**Problem to work on**
Please copy the data exactly as it stands, minus the images.

(Saved data entries)

__________

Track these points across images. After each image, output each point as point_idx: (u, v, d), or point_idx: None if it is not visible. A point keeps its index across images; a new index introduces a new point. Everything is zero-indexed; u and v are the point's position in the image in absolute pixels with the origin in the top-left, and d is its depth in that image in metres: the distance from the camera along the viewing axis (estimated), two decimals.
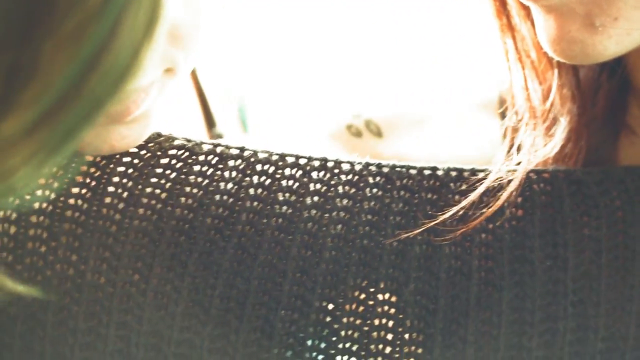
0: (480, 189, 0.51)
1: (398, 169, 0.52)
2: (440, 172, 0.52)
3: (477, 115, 0.63)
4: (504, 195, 0.51)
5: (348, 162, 0.52)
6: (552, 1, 0.46)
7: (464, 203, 0.51)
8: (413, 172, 0.52)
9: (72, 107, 0.32)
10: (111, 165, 0.51)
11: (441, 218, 0.51)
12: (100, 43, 0.31)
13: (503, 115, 0.59)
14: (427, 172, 0.52)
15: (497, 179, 0.52)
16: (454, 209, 0.51)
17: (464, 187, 0.52)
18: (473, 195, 0.51)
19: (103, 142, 0.48)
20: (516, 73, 0.55)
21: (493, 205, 0.51)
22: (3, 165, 0.33)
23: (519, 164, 0.53)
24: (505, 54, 0.55)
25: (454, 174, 0.52)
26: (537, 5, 0.48)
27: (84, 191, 0.51)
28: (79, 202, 0.51)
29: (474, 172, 0.53)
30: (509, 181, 0.51)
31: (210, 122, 0.68)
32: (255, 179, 0.51)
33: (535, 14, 0.49)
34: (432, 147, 0.60)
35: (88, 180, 0.51)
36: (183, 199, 0.51)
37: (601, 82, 0.57)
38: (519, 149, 0.54)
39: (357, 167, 0.52)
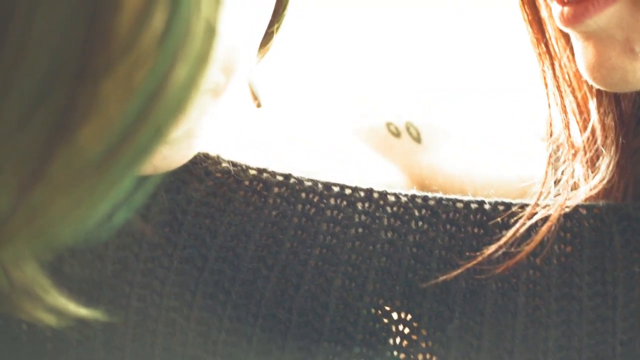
0: (518, 224, 0.50)
1: (444, 202, 0.51)
2: (487, 206, 0.52)
3: (524, 140, 0.61)
4: (543, 228, 0.50)
5: (394, 193, 0.52)
6: (590, 27, 0.45)
7: (503, 241, 0.50)
8: (459, 205, 0.52)
9: (133, 141, 0.33)
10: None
11: (481, 257, 0.50)
12: (158, 78, 0.31)
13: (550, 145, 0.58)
14: (474, 205, 0.51)
15: (537, 212, 0.51)
16: (493, 247, 0.50)
17: (511, 221, 0.51)
18: (511, 232, 0.50)
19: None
20: (555, 102, 0.54)
21: (533, 241, 0.50)
22: (68, 198, 0.33)
23: (560, 196, 0.52)
24: (544, 82, 0.54)
25: (501, 207, 0.51)
26: (575, 32, 0.46)
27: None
28: (125, 226, 0.51)
29: (522, 206, 0.52)
30: (549, 216, 0.50)
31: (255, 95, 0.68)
32: (299, 207, 0.51)
33: (574, 40, 0.47)
34: (470, 163, 0.59)
35: None
36: (226, 227, 0.51)
37: None
38: (557, 182, 0.53)
39: (403, 199, 0.51)
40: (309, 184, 0.51)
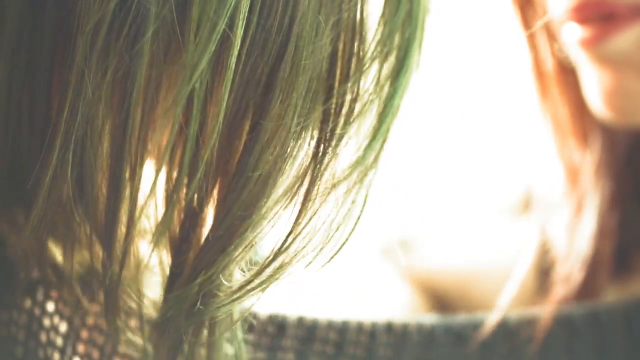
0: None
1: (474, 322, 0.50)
2: (511, 322, 0.50)
3: (498, 222, 0.61)
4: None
5: (416, 323, 0.49)
6: (609, 50, 0.44)
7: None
8: (486, 324, 0.49)
9: None
10: None
11: None
12: None
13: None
14: (500, 322, 0.49)
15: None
16: None
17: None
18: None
19: None
20: (550, 144, 0.53)
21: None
22: None
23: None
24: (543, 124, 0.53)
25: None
26: (591, 58, 0.45)
27: None
28: None
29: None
30: None
31: None
32: (316, 347, 0.49)
33: (587, 69, 0.46)
34: (456, 257, 0.59)
35: None
36: None
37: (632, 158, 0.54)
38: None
39: (426, 327, 0.49)
40: (325, 322, 0.49)
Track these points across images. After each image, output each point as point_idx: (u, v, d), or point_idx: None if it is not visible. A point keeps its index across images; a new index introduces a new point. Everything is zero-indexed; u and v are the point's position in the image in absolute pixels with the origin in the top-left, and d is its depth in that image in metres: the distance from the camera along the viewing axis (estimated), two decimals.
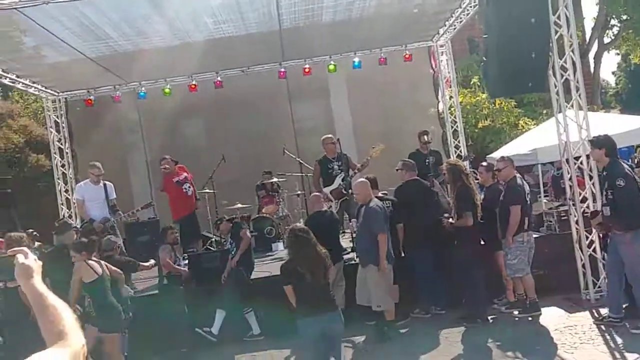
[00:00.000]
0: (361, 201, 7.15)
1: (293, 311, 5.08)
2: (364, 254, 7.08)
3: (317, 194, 8.36)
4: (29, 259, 1.77)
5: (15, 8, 7.76)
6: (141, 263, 7.86)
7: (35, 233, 10.13)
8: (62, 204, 12.52)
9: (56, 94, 12.60)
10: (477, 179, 8.06)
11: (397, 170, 8.03)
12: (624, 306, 6.55)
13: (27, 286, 1.71)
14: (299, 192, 11.49)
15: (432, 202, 7.88)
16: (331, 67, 12.34)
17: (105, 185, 9.12)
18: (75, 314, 1.73)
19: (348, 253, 8.55)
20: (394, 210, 7.62)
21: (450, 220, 7.30)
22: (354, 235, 8.02)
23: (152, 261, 7.94)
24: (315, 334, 4.88)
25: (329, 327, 4.94)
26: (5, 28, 8.77)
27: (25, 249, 1.83)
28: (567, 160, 7.79)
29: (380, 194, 7.81)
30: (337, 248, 7.60)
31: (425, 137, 9.86)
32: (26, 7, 7.72)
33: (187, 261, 8.43)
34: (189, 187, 9.74)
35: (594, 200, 7.54)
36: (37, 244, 9.84)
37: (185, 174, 9.81)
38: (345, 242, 9.08)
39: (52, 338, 1.55)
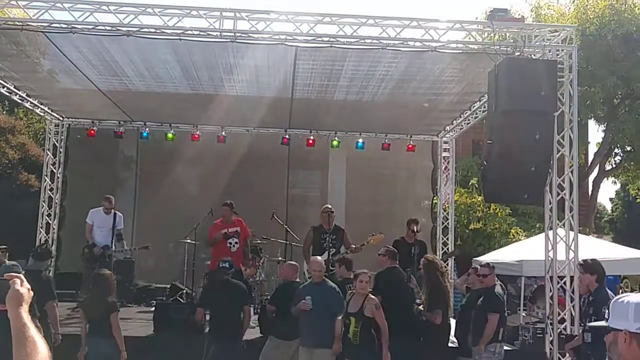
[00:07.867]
0: (317, 279, 6.97)
1: None
2: (317, 334, 6.71)
3: (293, 262, 8.16)
4: (23, 287, 1.82)
5: (42, 32, 7.87)
6: None
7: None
8: (41, 227, 12.31)
9: (60, 118, 12.66)
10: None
11: (378, 255, 7.88)
12: None
13: (13, 313, 1.76)
14: (280, 259, 11.29)
15: (407, 293, 7.69)
16: (335, 142, 12.52)
17: (115, 214, 9.83)
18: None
19: None
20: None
21: (421, 307, 7.15)
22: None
23: None
24: None
25: None
26: (27, 48, 8.88)
27: (21, 276, 1.88)
28: (551, 277, 7.72)
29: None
30: None
31: (415, 226, 9.48)
32: (53, 32, 7.82)
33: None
34: (236, 243, 9.21)
35: (572, 323, 7.41)
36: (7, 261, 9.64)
37: (238, 228, 9.24)
38: None
39: None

__________

**Answer area**
Track these points across images. After each image, output each point as point_idx: (u, v, d), or point_idx: None if it is not visible. A point keeps its index across images; a new index introduces a new point. Everything is zero-indexed; u and v are the point's position in the image in absolute pixels with the origin in the top-left, and d is its depth in that image in metres: the distance from the camera along the viewing axis (estimated), two decimals.
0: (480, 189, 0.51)
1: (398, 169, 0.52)
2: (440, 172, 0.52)
3: (477, 115, 0.63)
4: (504, 195, 0.51)
5: (348, 162, 0.52)
6: (552, 1, 0.46)
7: (464, 203, 0.51)
8: (413, 172, 0.52)
9: (72, 107, 0.32)
10: (111, 165, 0.51)
11: (441, 218, 0.51)
12: (100, 43, 0.31)
13: (503, 115, 0.59)
14: (427, 172, 0.52)
15: (497, 179, 0.52)
16: (454, 209, 0.51)
17: (464, 187, 0.52)
18: (473, 195, 0.51)
19: (103, 142, 0.48)
20: (516, 73, 0.55)
21: (493, 205, 0.51)
22: (3, 165, 0.33)
23: (519, 164, 0.53)
24: (505, 54, 0.55)
25: (454, 174, 0.52)
26: (537, 5, 0.48)
27: (84, 191, 0.51)
28: (79, 202, 0.51)
29: (474, 172, 0.53)
30: (509, 181, 0.51)
31: (210, 122, 0.68)
32: (255, 179, 0.51)
33: (535, 14, 0.49)
34: (432, 147, 0.60)
35: (88, 180, 0.51)
36: (183, 199, 0.51)
37: (601, 82, 0.57)
38: (519, 149, 0.54)
39: (357, 167, 0.52)
0: (518, 224, 0.50)
1: (444, 202, 0.51)
2: (487, 206, 0.52)
3: (524, 140, 0.61)
4: (543, 228, 0.50)
5: (394, 193, 0.52)
6: (590, 27, 0.45)
7: (503, 241, 0.50)
8: (459, 205, 0.52)
9: (133, 141, 0.33)
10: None
11: (481, 257, 0.50)
12: (158, 78, 0.31)
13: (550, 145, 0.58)
14: (474, 205, 0.51)
15: (537, 212, 0.51)
16: (493, 247, 0.50)
17: (511, 221, 0.51)
18: (511, 232, 0.50)
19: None
20: (555, 102, 0.54)
21: (533, 241, 0.50)
22: (68, 198, 0.33)
23: (560, 196, 0.52)
24: (544, 82, 0.54)
25: (501, 207, 0.51)
26: (575, 32, 0.46)
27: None
28: (125, 226, 0.51)
29: (522, 206, 0.52)
30: (549, 216, 0.50)
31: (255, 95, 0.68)
32: (299, 207, 0.51)
33: (574, 40, 0.47)
34: (470, 163, 0.59)
35: None
36: (226, 227, 0.51)
37: None
38: (557, 182, 0.53)
39: (403, 199, 0.51)
40: (309, 184, 0.51)
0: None
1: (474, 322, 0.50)
2: (511, 322, 0.50)
3: (498, 222, 0.61)
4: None
5: (416, 323, 0.49)
6: (609, 50, 0.44)
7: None
8: (486, 324, 0.49)
9: None
10: None
11: None
12: None
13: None
14: (500, 322, 0.49)
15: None
16: None
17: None
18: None
19: None
20: (550, 144, 0.53)
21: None
22: None
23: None
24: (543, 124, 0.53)
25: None
26: (591, 58, 0.45)
27: None
28: None
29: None
30: None
31: None
32: (316, 347, 0.49)
33: (587, 69, 0.46)
34: (456, 257, 0.59)
35: None
36: None
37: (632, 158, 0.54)
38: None
39: (426, 327, 0.49)
40: (325, 322, 0.49)
Track these points across images. After each image, output each point as point_idx: (u, v, d), or point_idx: None if it is not visible. A point keeps its index across images; a new index introduces a new point. Everything is zero-indexed; u and v are the point's position in the image in absolute pixels with the origin in the top-left, and d is its depth in that image in metres: the distance from the camera along the viewing axis (estimated), two decimals.
[00:00.000]
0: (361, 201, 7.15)
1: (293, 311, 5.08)
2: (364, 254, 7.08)
3: (317, 194, 8.36)
4: (29, 259, 1.77)
5: (15, 8, 7.76)
6: (141, 263, 7.86)
7: (35, 233, 10.13)
8: (62, 204, 12.52)
9: (56, 94, 12.60)
10: (477, 179, 8.06)
11: (397, 170, 8.03)
12: (624, 306, 6.55)
13: (27, 286, 1.71)
14: (299, 192, 11.49)
15: (432, 202, 7.88)
16: (331, 67, 12.34)
17: (105, 185, 9.12)
18: (75, 314, 1.73)
19: (348, 253, 8.55)
20: (394, 210, 7.62)
21: (450, 220, 7.30)
22: (354, 235, 8.02)
23: (152, 261, 7.94)
24: (315, 334, 4.88)
25: (329, 327, 4.94)
26: (5, 28, 8.77)
27: (25, 249, 1.83)
28: (567, 160, 7.79)
29: (380, 194, 7.81)
30: (337, 248, 7.60)
31: (425, 137, 9.86)
32: (26, 7, 7.72)
33: (187, 261, 8.43)
34: (189, 187, 9.74)
35: (594, 200, 7.54)
36: (37, 244, 9.84)
37: (185, 174, 9.81)
38: (345, 242, 9.08)
39: (52, 338, 1.55)
[00:07.867]
0: (317, 279, 6.97)
1: None
2: (317, 334, 6.71)
3: (293, 262, 8.16)
4: (23, 287, 1.82)
5: (42, 32, 7.87)
6: None
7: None
8: (41, 227, 12.31)
9: (60, 118, 12.66)
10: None
11: (378, 255, 7.88)
12: None
13: (13, 313, 1.76)
14: (280, 259, 11.29)
15: (407, 293, 7.69)
16: (335, 142, 12.52)
17: (115, 214, 9.83)
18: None
19: None
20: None
21: (421, 307, 7.15)
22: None
23: None
24: None
25: None
26: (27, 48, 8.88)
27: (21, 276, 1.88)
28: (551, 277, 7.72)
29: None
30: None
31: (415, 226, 9.48)
32: (53, 32, 7.82)
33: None
34: (236, 243, 9.21)
35: (572, 323, 7.41)
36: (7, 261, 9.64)
37: (238, 228, 9.24)
38: None
39: None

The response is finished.